結太達と知り合って間もないのに、どうすれば、相手が自分の思うように動くか、既に見極めているかのような、言動をしてみせるではないか。
まずは桃花を落とし、彼女にとことん弱い咲耶を引き入れ、次に、その咲耶をダシにして、龍生をも引き入れようとしている。
……マズい!
このままでは確実に――……。
「もし、どうしても咲耶が心配なんだったら、秋月くんも面片会に入ることをおススメするわ。アルバイトでも合コンでも、一緒に参加すれば、言い寄って来る男性達から、咲耶を守ることも出来るでしょう?」
――来た!
最後の一押しだ。
イーリスの目的は、最初からここにあったのだ。
いよいよマズいぞと、結太が固唾を呑んで見守っていると、龍生は片手で額を押さえ、深々とため息をついた。

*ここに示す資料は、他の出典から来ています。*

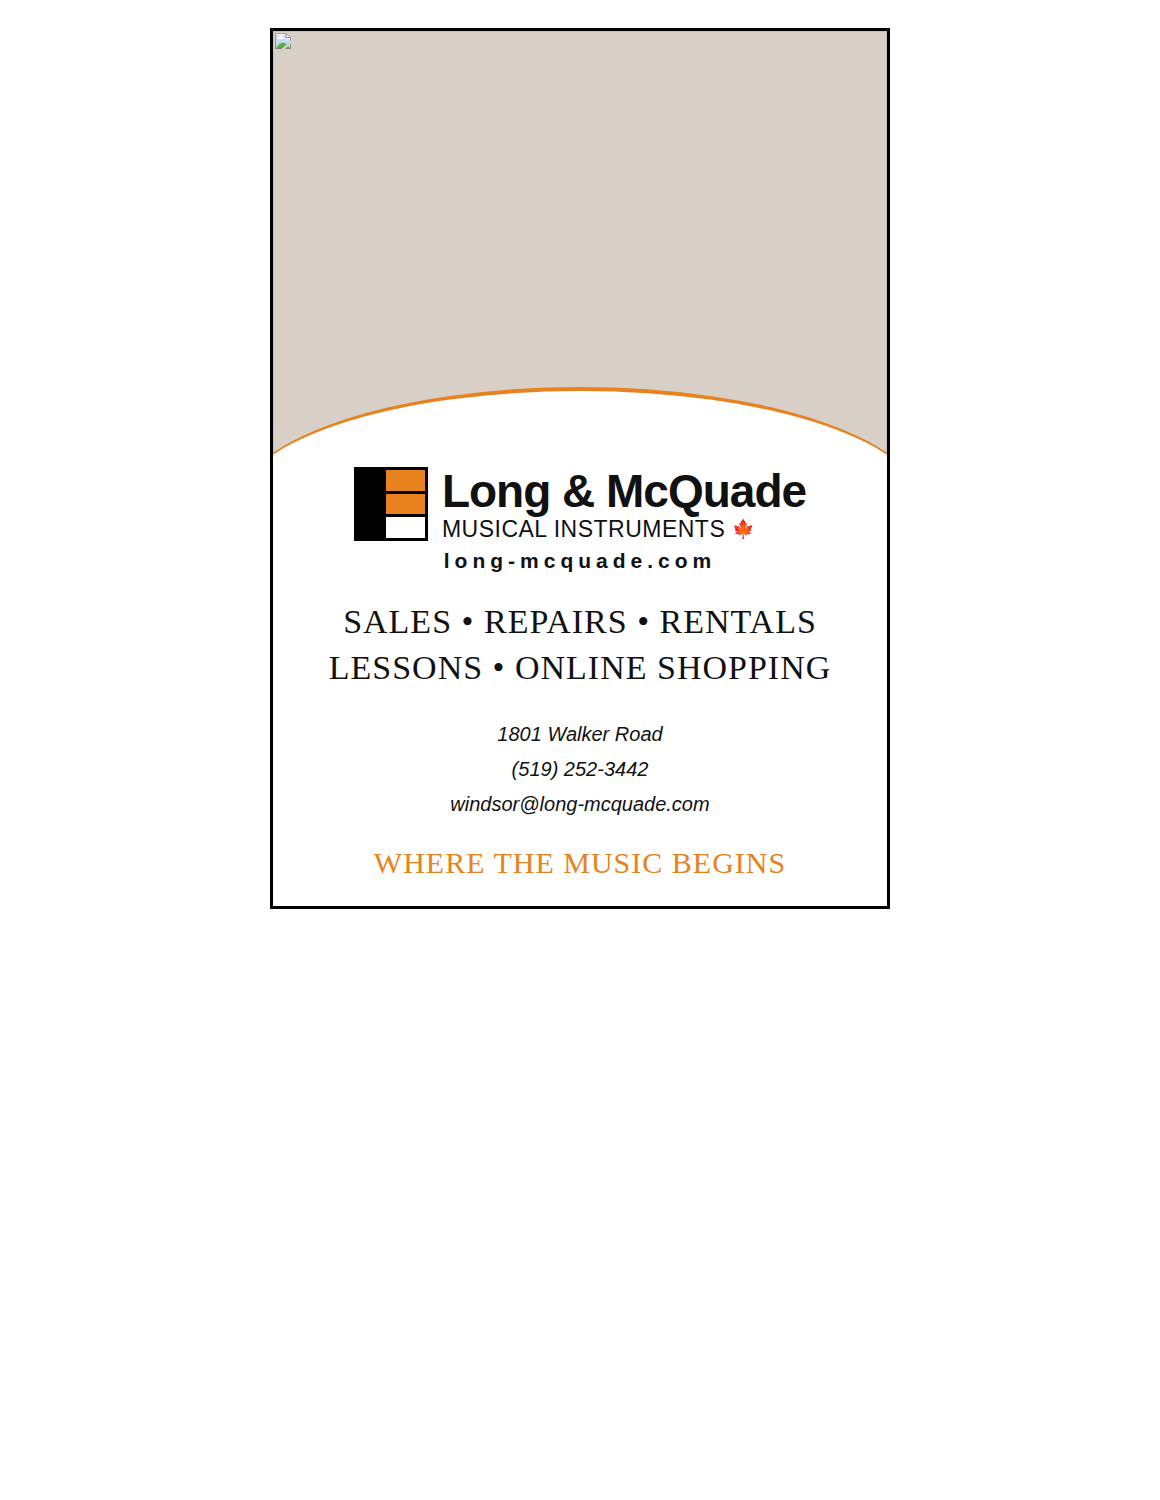Long & McQuade
MUSICAL INSTRUMENTS 🍁
long-mcquade.com
SALES • REPAIRS • RENTALS
LESSONS • ONLINE SHOPPING
1801 Walker Road
(519) 252-3442
windsor@long-mcquade.com
WHERE THE MUSIC BEGINS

「……わかった。不本意だが、降参だ。俺も面片会に入ろう」
(やっぱそー来るかーーーーーーーッ!!)
結太は『ブルータス、おまえもか』的気分で、龍生の陥落に、ガックリと肩を落とした。
イーリスは、当然満面の笑みで、
「フフフフフっ。もちろん歓迎するわよ、秋月くん。……で、結太はどうするの?」
くるりと結太に顔を向け、不敵に笑ってみせる。『残るはおまえだけだ』と、顔に書いてあった。
「うぇっ!…………オ、オレ?」
「そーよ。結太はどーするの? 面片会、入る? 入らない?……入らないなら……」
そこで一瞬、イーリスは桃花に視線を移してから、再び結太をじっと見つめた。
まるで、『アルバイトや合コン、やるかもよ? そうしたら、当然桃花にも参加してもらうけど……放って置いていいの?』とでも、言っているかのようだ。
結太は『う――っ』と詰まった後、しばらく目をつむって考え込んだ。
……が、いくら考えようとも、桃花のことがある限り、結太の取るべき道は、ひとつしかない。
龍生同様、大きなため息をつくと、
「あーもー、しゃーねーな。オレも入りゃいーんだろ? その、〝面片会〟とやらに……」
渋々ではあるが、結太はイーリスの誘いに乗った。
「やったぁ!! これでめでたく、五人揃って活動出来るわねっ」
体の前で、両手をパンと打ち鳴らし、イーリスは嬉しそうに微笑む。
まんまと彼女の策略にハマってしまった面々は、それぞれ顔を見合わせ、諦めの境地を意味するかのような、弱々しい苦笑を浮かべた。